Красноармейцы держались. Несмотря на физическое истощение, они не только продолжали оборонять гараж, но и временами обстреливали немецкие штурмовые отряды, направлявшиеся в сторону группы Мельникова. Голод, жажда и полнейшая усталость давали о себе знать. Кожевников поймал себя на мысли, что превращается в злобного голодного зверя, жаждущего только вражеской крови. Перед ним была лишь единственная цель — убить как можно больше фашистов, прежде чем убьют его самого.
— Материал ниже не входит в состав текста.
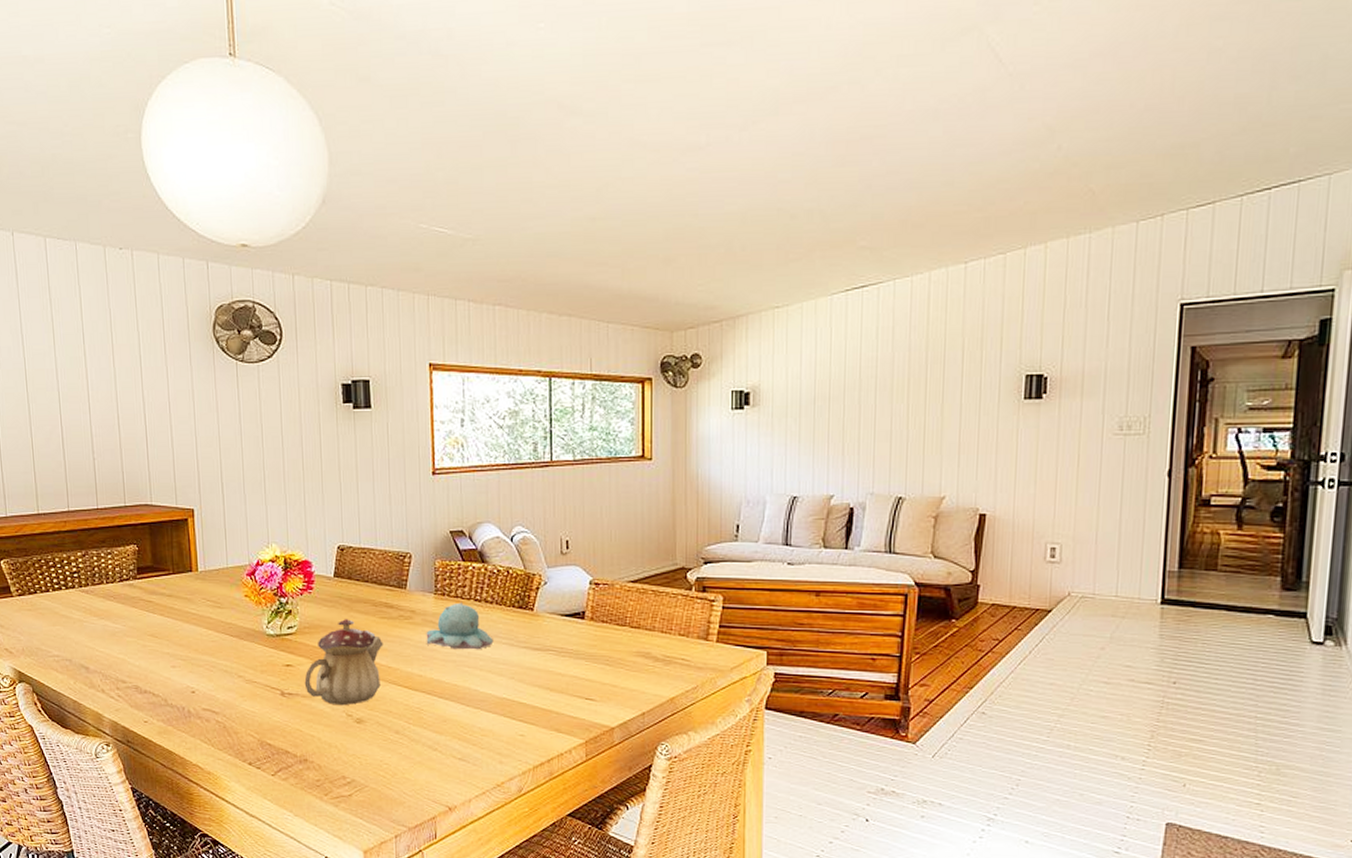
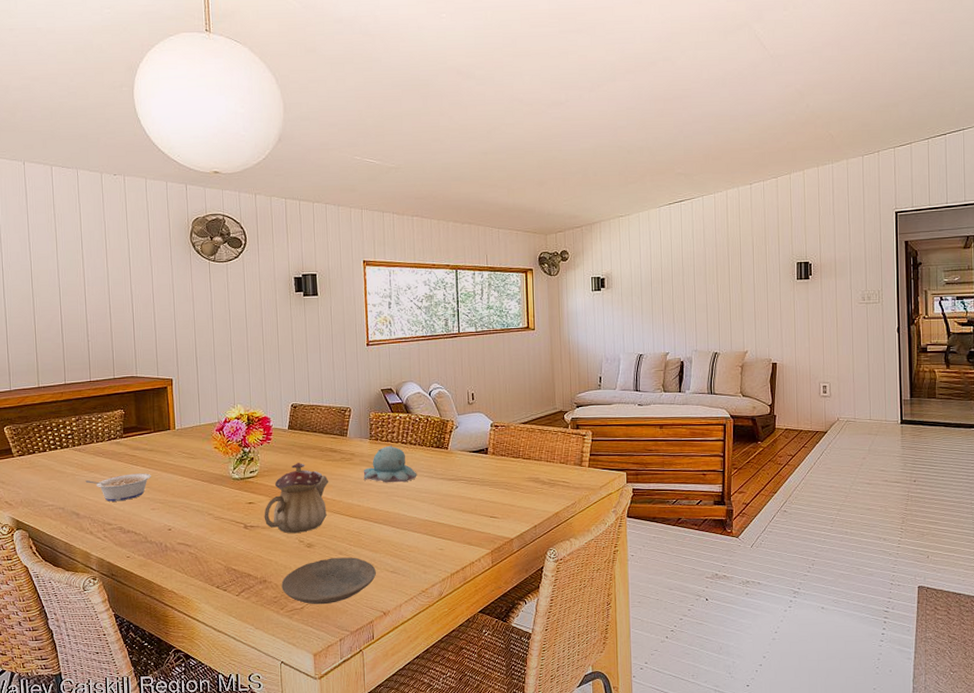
legume: none [94,623,171,655] -> present [85,473,151,502]
plate: none [325,737,440,793] -> present [281,557,376,605]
Дня через три, сняв немецких часовых, стороживших ворота в гараж, к ним присоединился старший лейтенант Мельников. Казарма курсов шоферов пала, остатки его отряда были вынуждены отойти. С боями они добрались до гаража и едва не были обстреляны своими. Уставший часовой, заметив движение снаружи, уже вскинул винтовку к плечу, но вовремя разглядел советскую форму.
Спаслось всего девять человек Трое из них были легко ранены.
Кожевников смотрел на Мельникова и с трудом узнавал в исхудалом, осунувшемся человеке удалого, розовощекого офицера, каковым тот был всего несколько долгих дней назад. В свои тридцать три года Мельников выглядел сейчас лет на десять старше.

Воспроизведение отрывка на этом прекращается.